In September of this year, French President Francois Hollande unveiled a budget proposal designed to cut the country's annual budget deficit down to 3 percent of gross domestic product from its current 4.5 percent.
The main mechanism for closing the gap? Tax hikes on businesses and the wealthy, including a 75 percent tax on anyone earning over a million euros annually, as well as additional taxes on capital gains and dividends. The budget cut little in the way of public spending, however, and didn't make signfiicant reductions in the public sector workforce.
Top credit ratings agency Moody's isn't impressed. It just cut France's top credit rating, according to Bloomberg:
France lost its top credit rating at Moody’s Investors Service, which also maintained a negative outlook for Europe’s second-largest economy, citing what it called a worsening growth outlook.

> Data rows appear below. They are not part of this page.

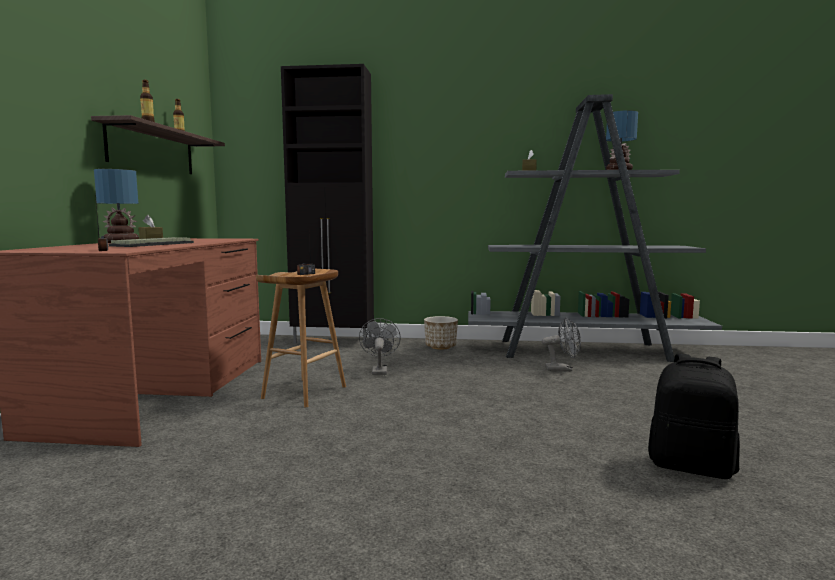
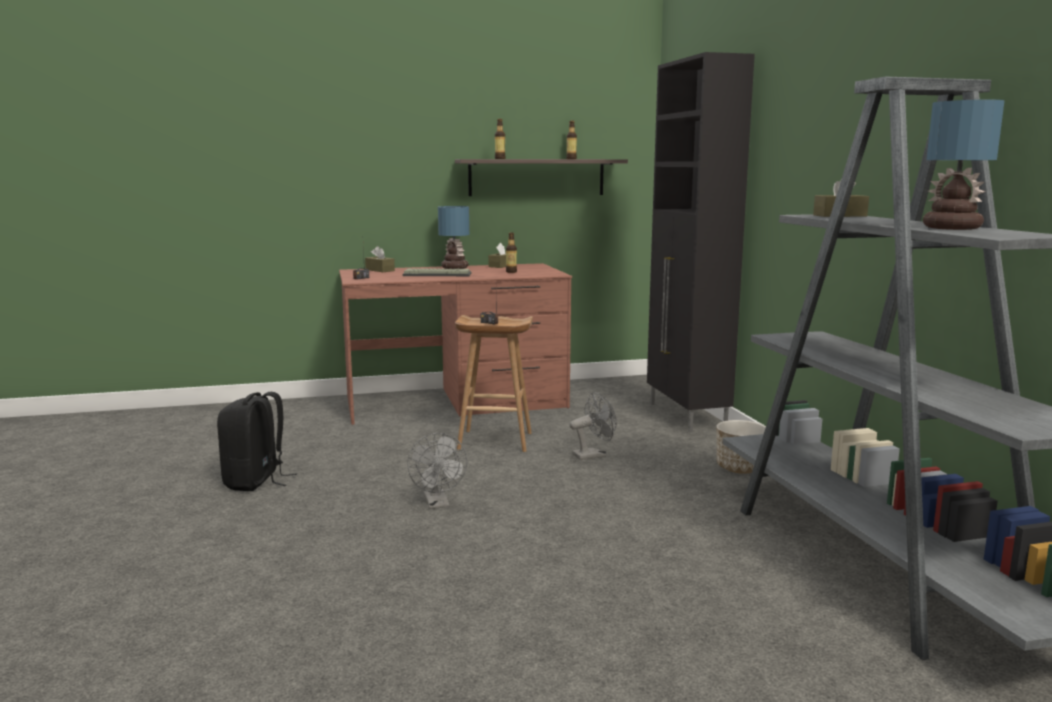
camera: 70 degrees right, 5 degrees up
(54, 248) = (380, 270): none -> brown tissue box
(198, 240) = (511, 272): none -> bottle
(562, 369) = (728, 554): grey fan -> grey fan (438, 504)
(691, 466) = (397, 641): black backpack -> black backpack (256, 481)

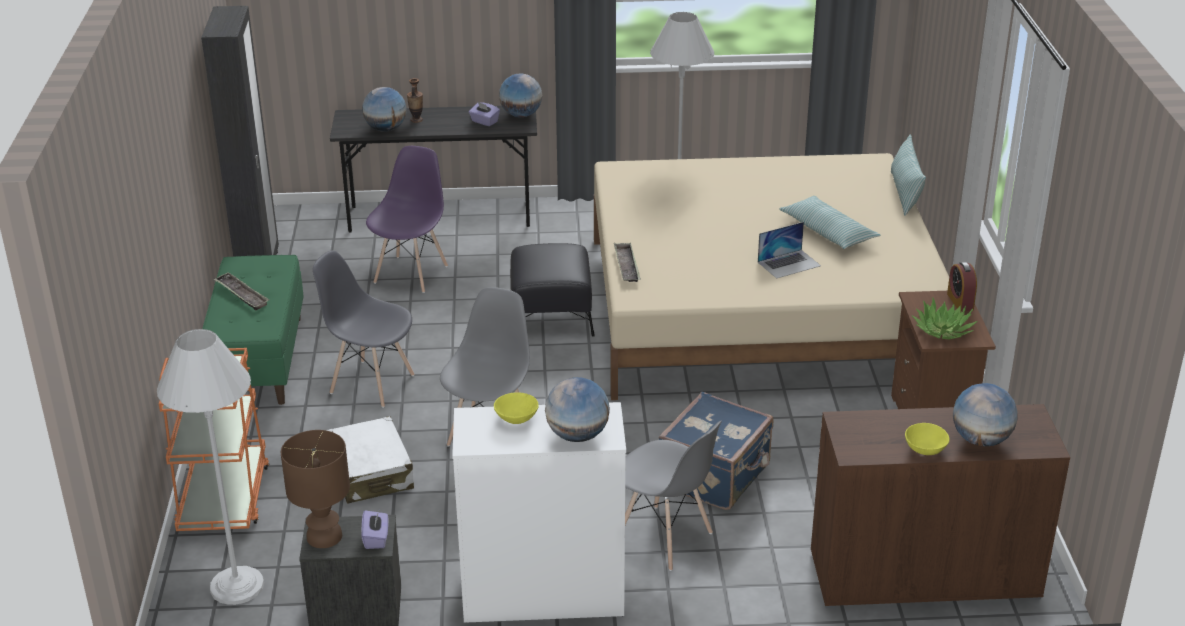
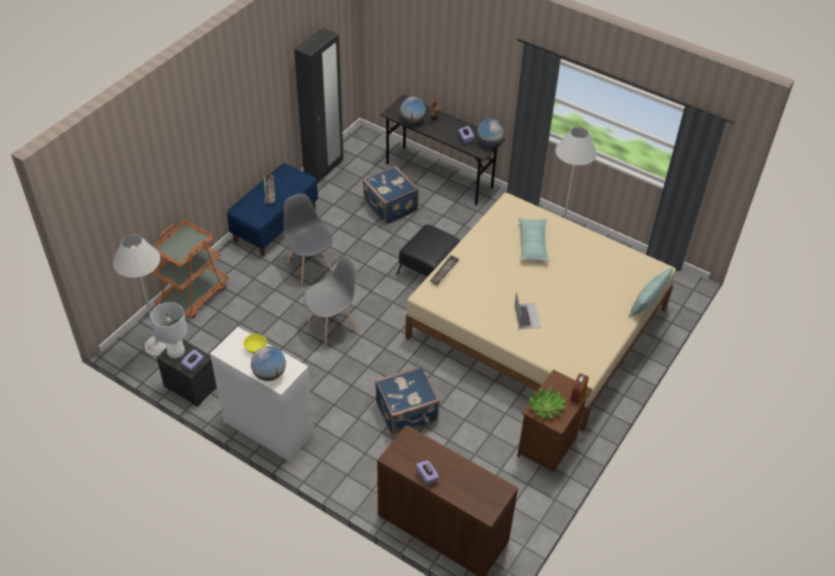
camera: 35 degrees right, 15 degrees up
(258, 360) = (275, 224): green bench -> blue bench
(323, 536) = (175, 351): brown table lamp -> white table lamp
(370, 472) = (262, 317): white suitcase -> none
(411, 274) = (390, 207): purple chair -> blue suitcase
(664, 538) = (348, 431): grey chair -> none
(789, 264) = (527, 316): laptop -> laptop turned 105 degrees counterclockwise
(828, 232) = (573, 305): pillow -> pillow (533, 244)
(924, 449) = (427, 476): yellow bowl -> purple tissue box
(981, 440) = (460, 488): globe -> none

France was cut to Aa1 from Aaa, the rating company said yesterday. The Moody’s downgrade follows one by Standard & Poor’s in January and increases pressure on President Francois Hollande to find ways to bolster growth.
“France’s fiscal outlook is uncertain as a result of its deteriorating economic prospects, both in the short term due to subdued domestic and external demand” and “structural rigidities” in the longer term, Moody’s said in a statement in Frankfurt.
Standard & Poor's kicked France's credit rating down a notch in January, so this isn't entirely unexpected. It is, however, a reminder of the dim prospects for growth in France, where unemployment is currently higher than it's been in more than a decade. Via The Guardian:
Defending the downgrade, Moody's stated: "France's long-term economic growth outlook is negatively affected by multiple structural challenges, including its gradual, sustained loss of competitiveness and the long-standing rigidities of its labour, goods and the service markets.
"France's fiscal outlook is uncertain as a result of its deteriorating economic prospects, both in the short term, due to subdued domestic and external demand, and in the longer term due to the structural rigidities noted above."
Officially, French public debt hit 91 percent of GDP this year, which is the level at which many economists say that debt has the potential to becomes a serious drag on a nation's economy. The U.S. is on track to follow, with public debt projected to hit 90 percent of GDP in the next decade under the Congressional Budget Office's alternative fiscal scenario.